▶ Problem statement: Reproduce each listing below line for line, leaving out the pictures.

(Listing from a data source)
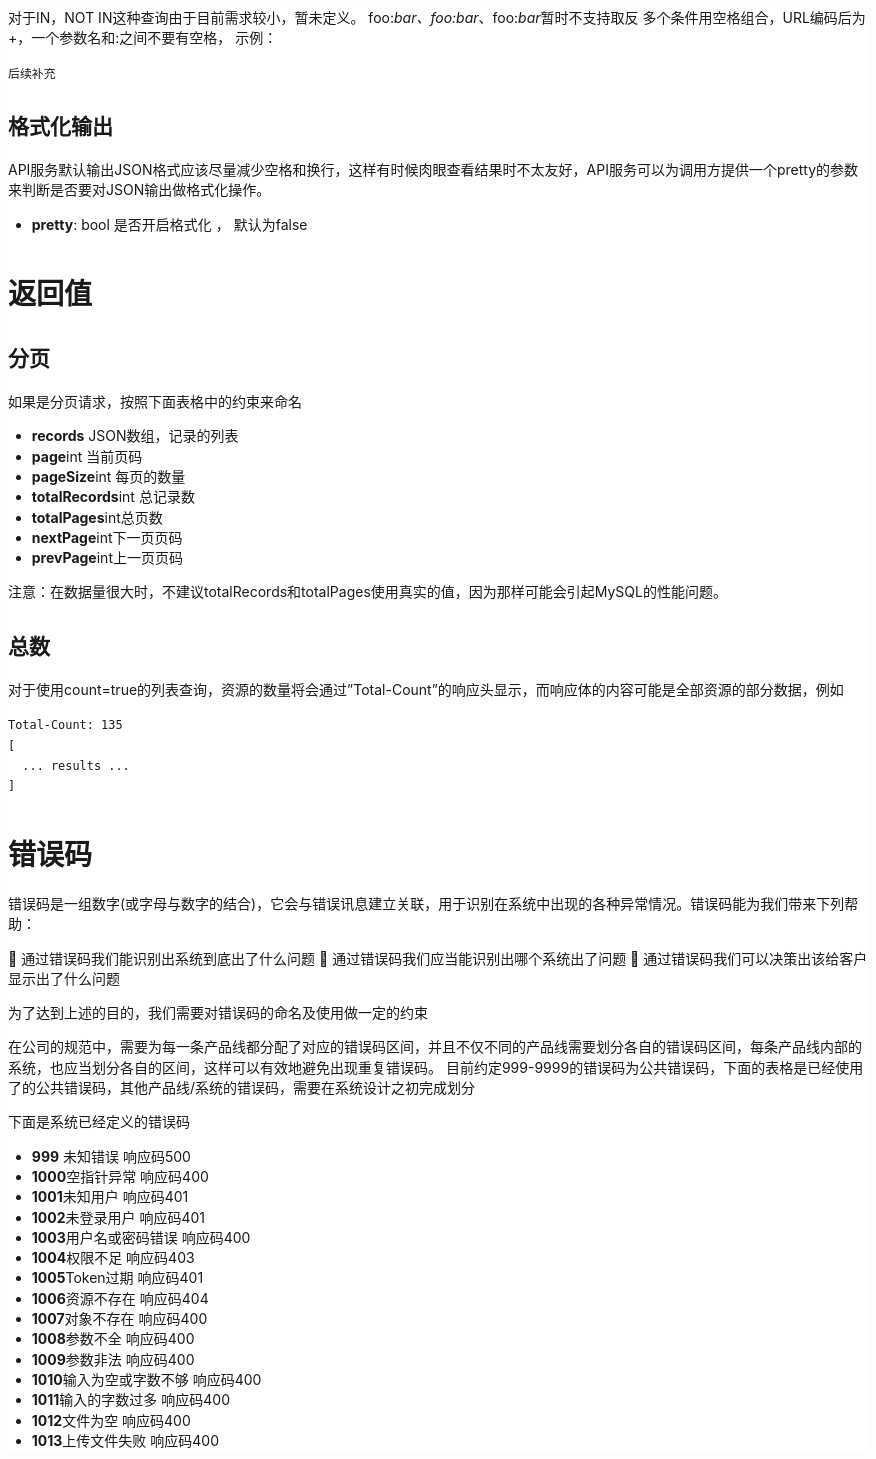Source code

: 对于IN，NOT IN这种查询由于目前需求较小，暂未定义。
foo:*bar、foo:bar*、foo:*bar*暂时不支持取反
多个条件用空格组合，URL编码后为+，一个参数名和:之间不要有空格，
示例：

	后续补充

## 格式化输出
API服务默认输出JSON格式应该尽量减少空格和换行，这样有时候肉眼查看结果时不太友好，API服务可以为调用方提供一个pretty的参数来判断是否要对JSON输出做格式化操作。

- **pretty**:  bool 是否开启格式化 ， 默认为false


# 返回值
## 分页
如果是分页请求，按照下面表格中的约束来命名

- **records**	JSON数组，记录的列表
- **page**int 当前页码
- **pageSize**int 每页的数量
- **totalRecords**int 总记录数
- **totalPages**int总页数
- **nextPage**int下一页页码
- **prevPage**int上一页页码

注意：在数据量很大时，不建议totalRecords和totalPages使用真实的值，因为那样可能会引起MySQL的性能问题。
## 总数
对于使用count=true的列表查询，资源的数量将会通过”Total-Count”的响应头显示，而响应体的内容可能是全部资源的部分数据，例如

	Total-Count: 135
	[
	  ... results ... 
	]

# 错误码
错误码是一组数字(或字母与数字的结合)，它会与错误讯息建立关联，用于识别在系统中出现的各种异常情况。错误码能为我们带来下列帮助：

	通过错误码我们能识别出系统到底出了什么问题
	通过错误码我们应当能识别出哪个系统出了问题
	通过错误码我们可以决策出该给客户显示出了什么问题

为了达到上述的目的，我们需要对错误码的命名及使用做一定的约束

在公司的规范中，需要为每一条产品线都分配了对应的错误码区间，并且不仅不同的产品线需要划分各自的错误码区间，每条产品线内部的系统，也应当划分各自的区间，这样可以有效地避免出现重复错误码。
目前约定999-9999的错误码为公共错误码，下面的表格是已经使用了的公共错误码，其他产品线/系统的错误码，需要在系统设计之初完成划分


下面是系统已经定义的错误码

- **999**	未知错误	响应码500
- **1000**空指针异常 响应码400
- **1001**未知用户 响应码401
- **1002**未登录用户 响应码401
- **1003**用户名或密码错误 响应码400
- **1004**权限不足 响应码403
- **1005**Token过期 响应码401
- **1006**资源不存在 响应码404
- **1007**对象不存在 响应码400 
- **1008**参数不全 响应码400
- **1009**参数非法 响应码400
- **1010**输入为空或字数不够 响应码400
- **1011**输入的字数过多 响应码400
- **1012**文件为空 响应码400
- **1013**上传文件失败 响应码400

▶ Finished task:
Source code

: 对于IN，NOT IN这种查询由于目前需求较小，暂未定义。
foo:*bar、foo:bar*、foo:*bar*暂时不支持取反
多个条件用空格组合，URL编码后为+，一个参数名和:之间不要有空格，
示例：

	后续补充

## 格式化输出
API服务默认输出JSON格式应该尽量减少空格和换行，这样有时候肉眼查看结果时不太友好，API服务可以为调用方提供一个pretty的参数来判断是否要对JSON输出做格式化操作。

- **pretty**:  bool 是否开启格式化 ， 默认为false


# 返回值
## 分页
如果是分页请求，按照下面表格中的约束来命名

- **records**	JSON数组，记录的列表
- **page**int 当前页码
- **pageSize**int 每页的数量
- **totalRecords**int 总记录数
- **totalPages**int总页数
- **nextPage**int下一页页码
- **prevPage**int上一页页码

注意：在数据量很大时，不建议totalRecords和totalPages使用真实的值，因为那样可能会引起MySQL的性能问题。
## 总数
对于使用count=true的列表查询，资源的数量将会通过”Total-Count”的响应头显示，而响应体的内容可能是全部资源的部分数据，例如

	Total-Count: 135
	[
	  ... results ... 
	]

# 错误码
错误码是一组数字(或字母与数字的结合)，它会与错误讯息建立关联，用于识别在系统中出现的各种异常情况。错误码能为我们带来下列帮助：

	通过错误码我们能识别出系统到底出了什么问题
	通过错误码我们应当能识别出哪个系统出了问题
	通过错误码我们可以决策出该给客户显示出了什么问题

为了达到上述的目的，我们需要对错误码的命名及使用做一定的约束

在公司的规范中，需要为每一条产品线都分配了对应的错误码区间，并且不仅不同的产品线需要划分各自的错误码区间，每条产品线内部的系统，也应当划分各自的区间，这样可以有效地避免出现重复错误码。
目前约定999-9999的错误码为公共错误码，下面的表格是已经使用了的公共错误码，其他产品线/系统的错误码，需要在系统设计之初完成划分


下面是系统已经定义的错误码

- **999**	未知错误	响应码500
- **1000**空指针异常 响应码400
- **1001**未知用户 响应码401
- **1002**未登录用户 响应码401
- **1003**用户名或密码错误 响应码400
- **1004**权限不足 响应码403
- **1005**Token过期 响应码401
- **1006**资源不存在 响应码404
- **1007**对象不存在 响应码400 
- **1008**参数不全 响应码400
- **1009**参数非法 响应码400
- **1010**输入为空或字数不够 响应码400
- **1011**输入的字数过多 响应码400
- **1012**文件为空 响应码400
- **1013**上传文件失败 响应码400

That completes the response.